Birch tries to steer the conversation towards more serious matters: “I remember in 2004, all the tents blew away and then this sheep wandered through the camping area.”
“In 2008 there was a torrential down pour and Tree63 got stuck in the mud and Pedro Carlo (organiser) had to come and tow us up the hill in the pouring rain. When we stood on our guitar pedals on stage it was just mud,” recalls Ellis.
“The year Ard played the main stage and it was just him, his guitar and his iPad was amazing,” he continues. “After that gig Ard offered me a slug from his Jägermeister bottle. It was empty and when I told him, he just wondered off.”
Oops, I think I drank that bottle because Ard gave me a swig. Yeah, I think between Matthews, Huck Auben and myself we pretty much finished the bottle backstage. Matthews merely shrugs.
Again, Birch takes it back to serious. “That’s impressive. I don’t think I would have the guts to play just on my own without the backing of a band. I was impressed when I saw Chris Chameleon perform solo at Splashy. He was really impressive. When they put the stage halfway down the hill it was magical.”
Ellis nods his head in agreement: “One of my favourite memories is seeing Hothouse Flowers and Nibs van der Spuy’s band, Plagal Cadence, in the early ’90s and, more recently, Gangs of Ballet.”
The conversation moves on to Matthews broadcasting live: “We will be having late-night chats and interviews. We will be broadcasting the whole time.”
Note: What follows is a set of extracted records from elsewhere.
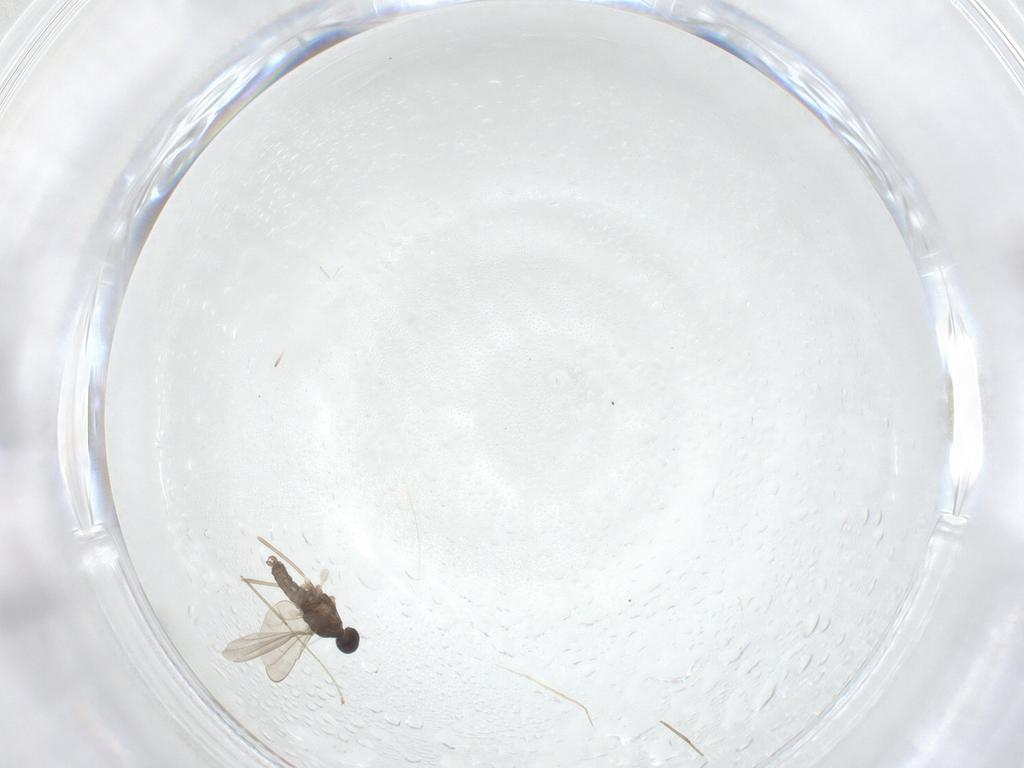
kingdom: Animalia
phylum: Arthropoda
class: Insecta
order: Diptera
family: Cecidomyiidae
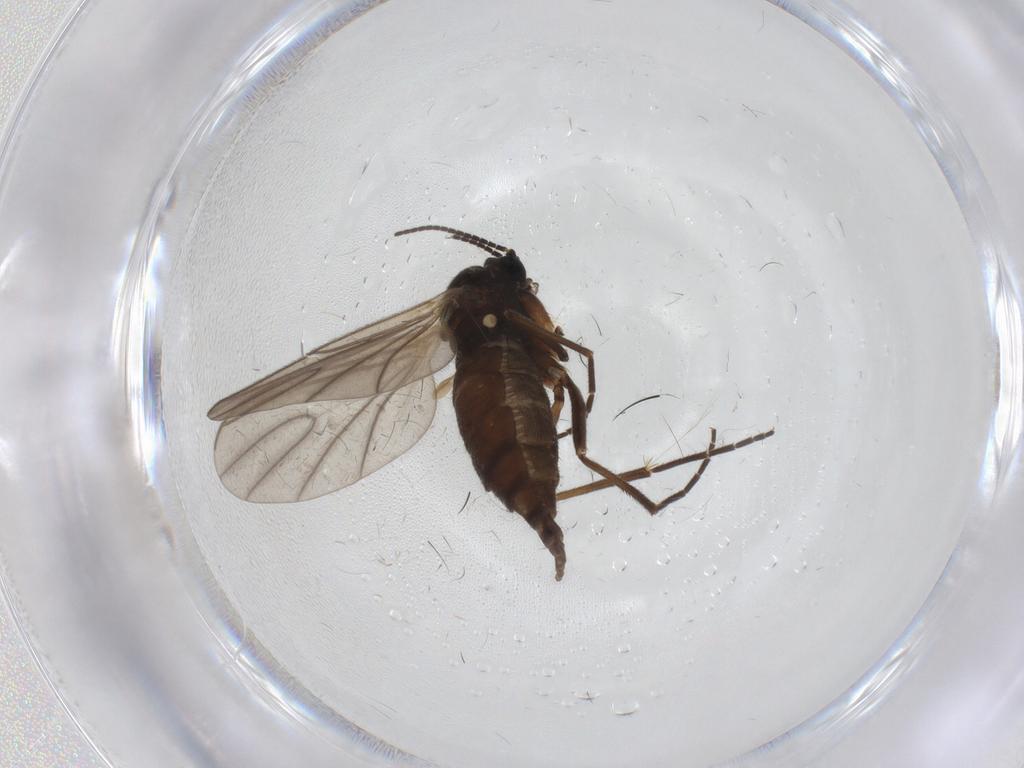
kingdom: Animalia
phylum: Arthropoda
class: Insecta
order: Diptera
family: Sciaridae
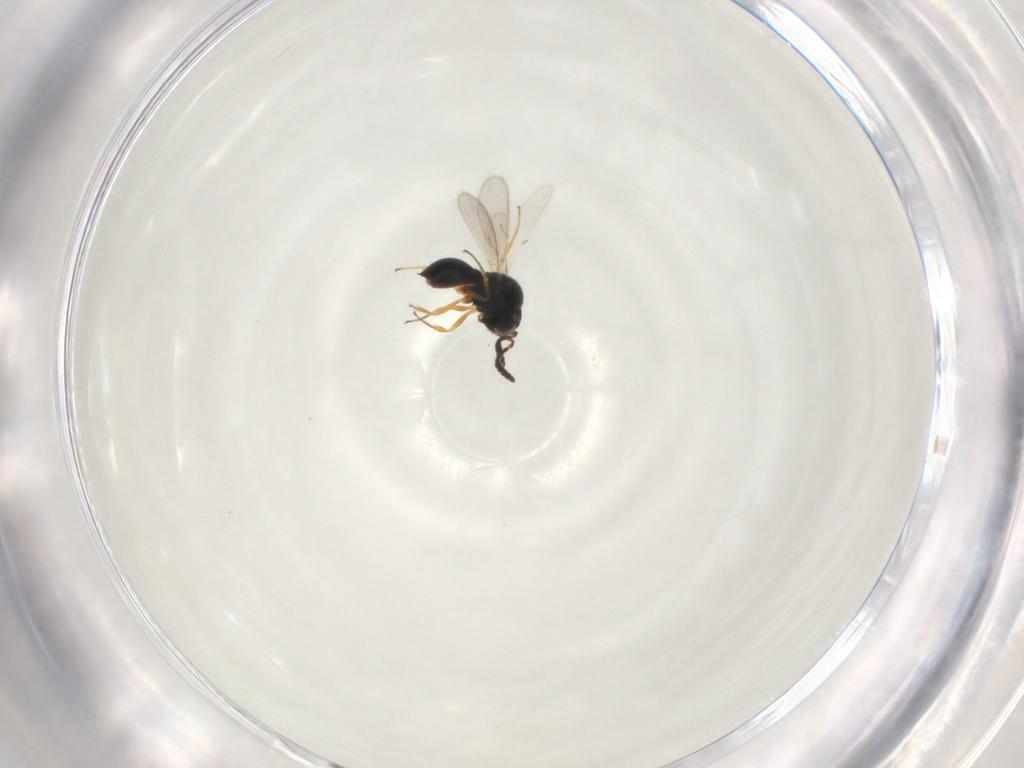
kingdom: Animalia
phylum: Arthropoda
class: Insecta
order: Hymenoptera
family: Scelionidae
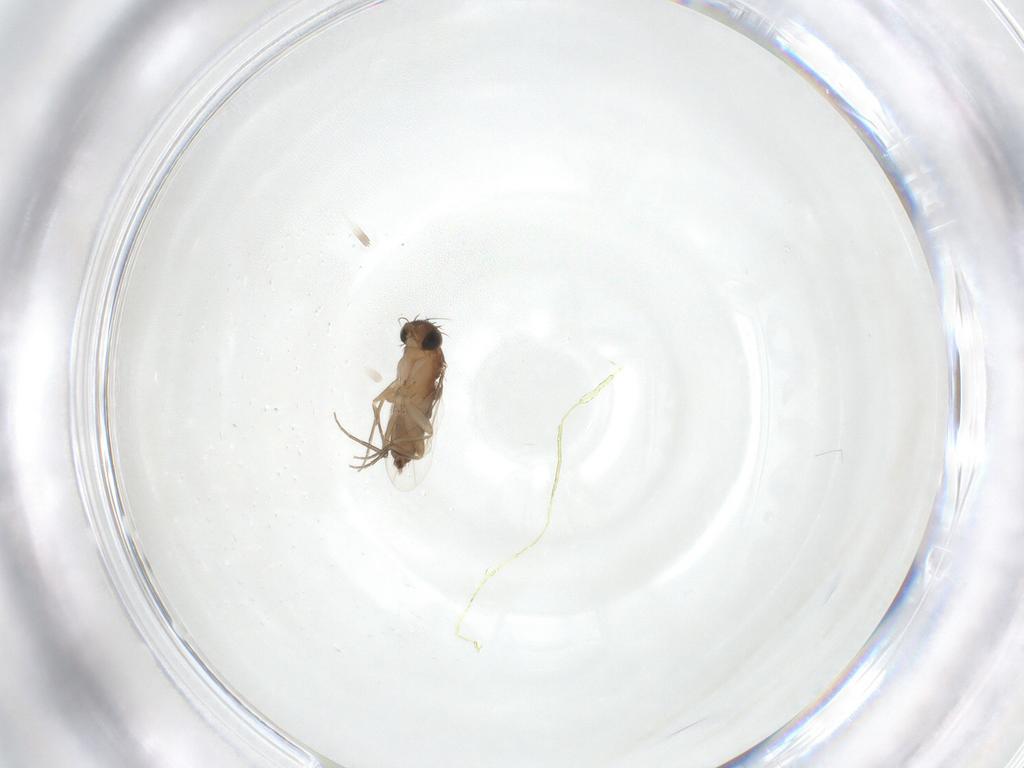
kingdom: Animalia
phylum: Arthropoda
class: Insecta
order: Diptera
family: Phoridae
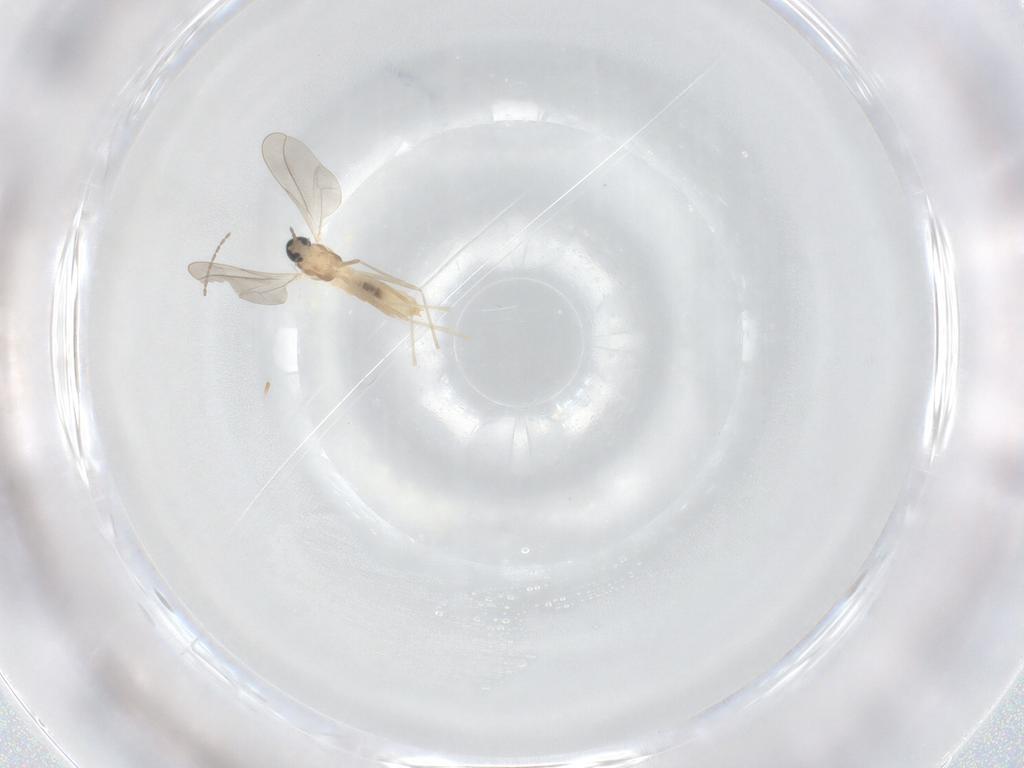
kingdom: Animalia
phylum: Arthropoda
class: Insecta
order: Diptera
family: Cecidomyiidae
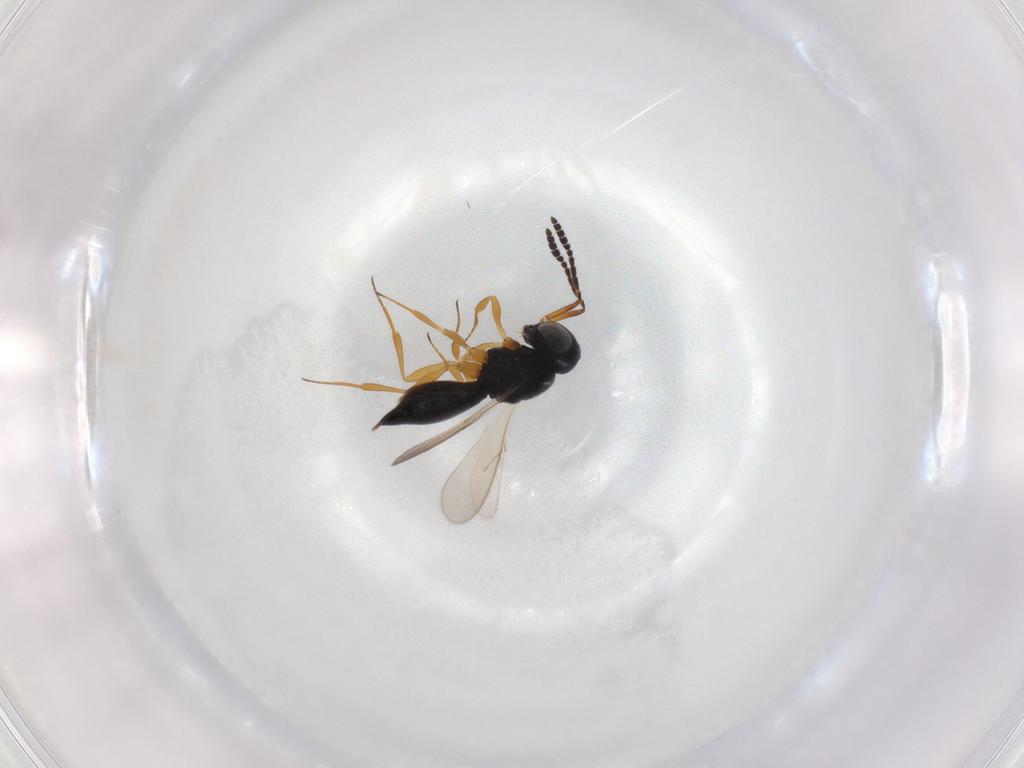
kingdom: Animalia
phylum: Arthropoda
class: Insecta
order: Hymenoptera
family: Scelionidae
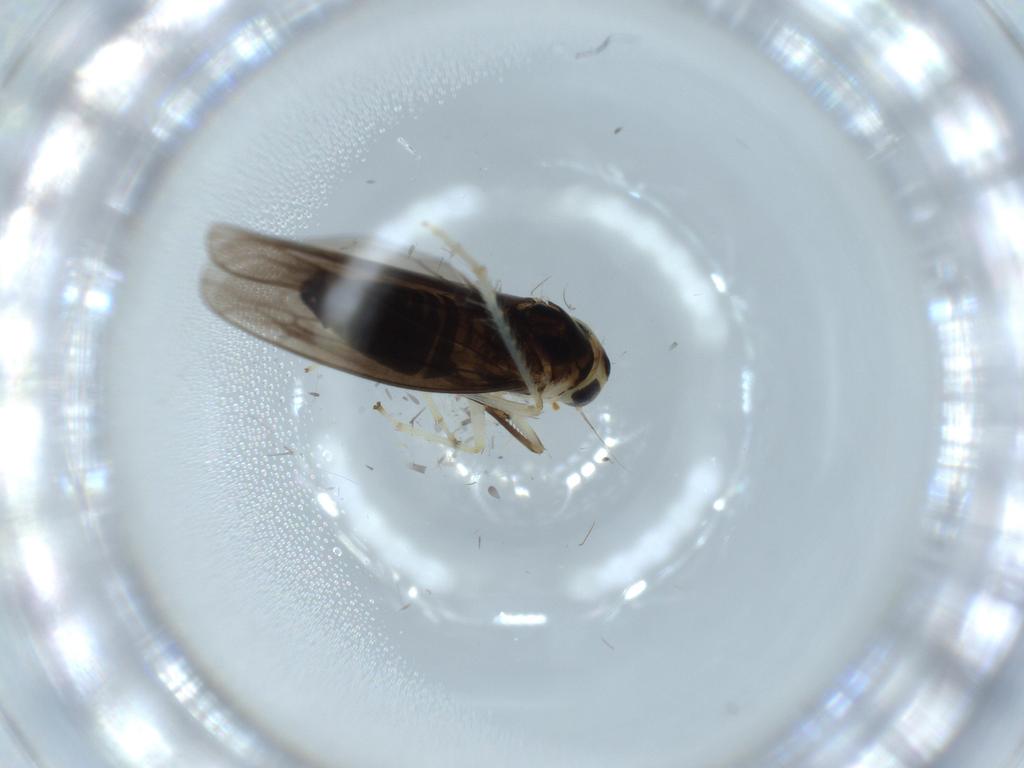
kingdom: Animalia
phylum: Arthropoda
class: Insecta
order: Hemiptera
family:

“Yeah, and the playlist will consist of only Squeal and Tree63.”
This invites jokes of band names and they eventually arrive at JustSqueal63.
So what can we expect from their performances at Splashy?
“Tree63 haven’t played together for seven years,” answers Ellis. “We will be playing favourites from the past. We got together to celebrate the legacy of Splashy Fen. The other two band members are flying out a week beforehand to practice. With this gig we are also putting a ribbon around the end of Tree63.”
Matthews is serious for the first time: “We have a guitarist now which makes us a four-piece again. For a while it was just the three of us and I was playing lead guitar. Then they were like: ‘No, you’re sh*t. Go back to playing rhythm guitar, back to where you belong!’”
“I had a motorbike accident 18 months ago and broke my arm quite badly,” says Birch. “I only recently started playing again so the guitar is going to sound much more meatier.”
Then he looks contemplative: “I suppose when you’ve had time to reflect there is a real celebration of what you enjoyed in the first place, why you started a band in the first place.”
Ending it there, I leave, grinning. That I could spend time with such wonderful musicians and then get to see them perform in the beauty that is Splashy Fen makes me realise there is a real celebration of what I enjoyed in the first place, why I became a South African music journalist in the first place.